Data supplied Start Marker

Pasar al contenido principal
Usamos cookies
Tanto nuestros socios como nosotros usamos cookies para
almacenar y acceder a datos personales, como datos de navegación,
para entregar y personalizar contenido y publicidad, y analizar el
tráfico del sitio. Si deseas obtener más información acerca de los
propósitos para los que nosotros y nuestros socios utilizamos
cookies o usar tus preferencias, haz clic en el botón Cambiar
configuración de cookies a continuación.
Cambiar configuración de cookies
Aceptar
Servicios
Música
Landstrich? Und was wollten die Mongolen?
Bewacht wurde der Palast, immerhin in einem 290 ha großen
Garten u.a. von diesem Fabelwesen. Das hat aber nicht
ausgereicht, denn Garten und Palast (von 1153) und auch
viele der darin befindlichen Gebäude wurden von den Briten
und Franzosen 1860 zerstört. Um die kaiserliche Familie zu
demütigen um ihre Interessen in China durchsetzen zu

Data supplied End Marker
Data supplied Start Marker

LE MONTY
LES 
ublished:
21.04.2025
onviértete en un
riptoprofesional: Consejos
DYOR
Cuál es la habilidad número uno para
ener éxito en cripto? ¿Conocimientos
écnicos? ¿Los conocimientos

Data supplied End Marker
Data supplied Start Marker

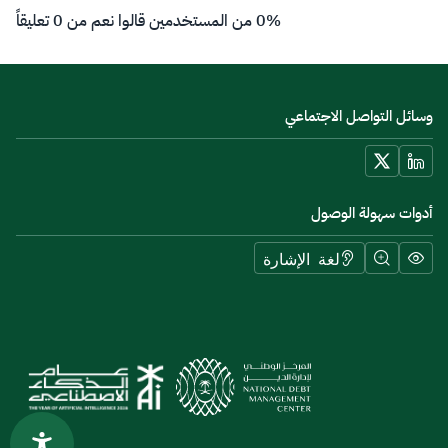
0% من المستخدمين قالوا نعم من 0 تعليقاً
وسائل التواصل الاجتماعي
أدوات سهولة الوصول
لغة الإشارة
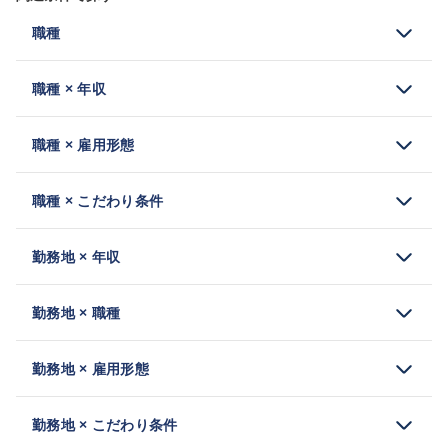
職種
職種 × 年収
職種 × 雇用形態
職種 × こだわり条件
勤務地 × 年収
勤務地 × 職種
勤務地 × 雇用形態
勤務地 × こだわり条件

Data supplied End Marker

§ **Problem to work on**
All lines in the entries above that include "Palast" should be found and copied.

§ **Solution for this exercise**
Bewacht wurde der Palast, immerhin in einem 290 ha großen
ausgereicht, denn Garten und Palast (von 1153) und auch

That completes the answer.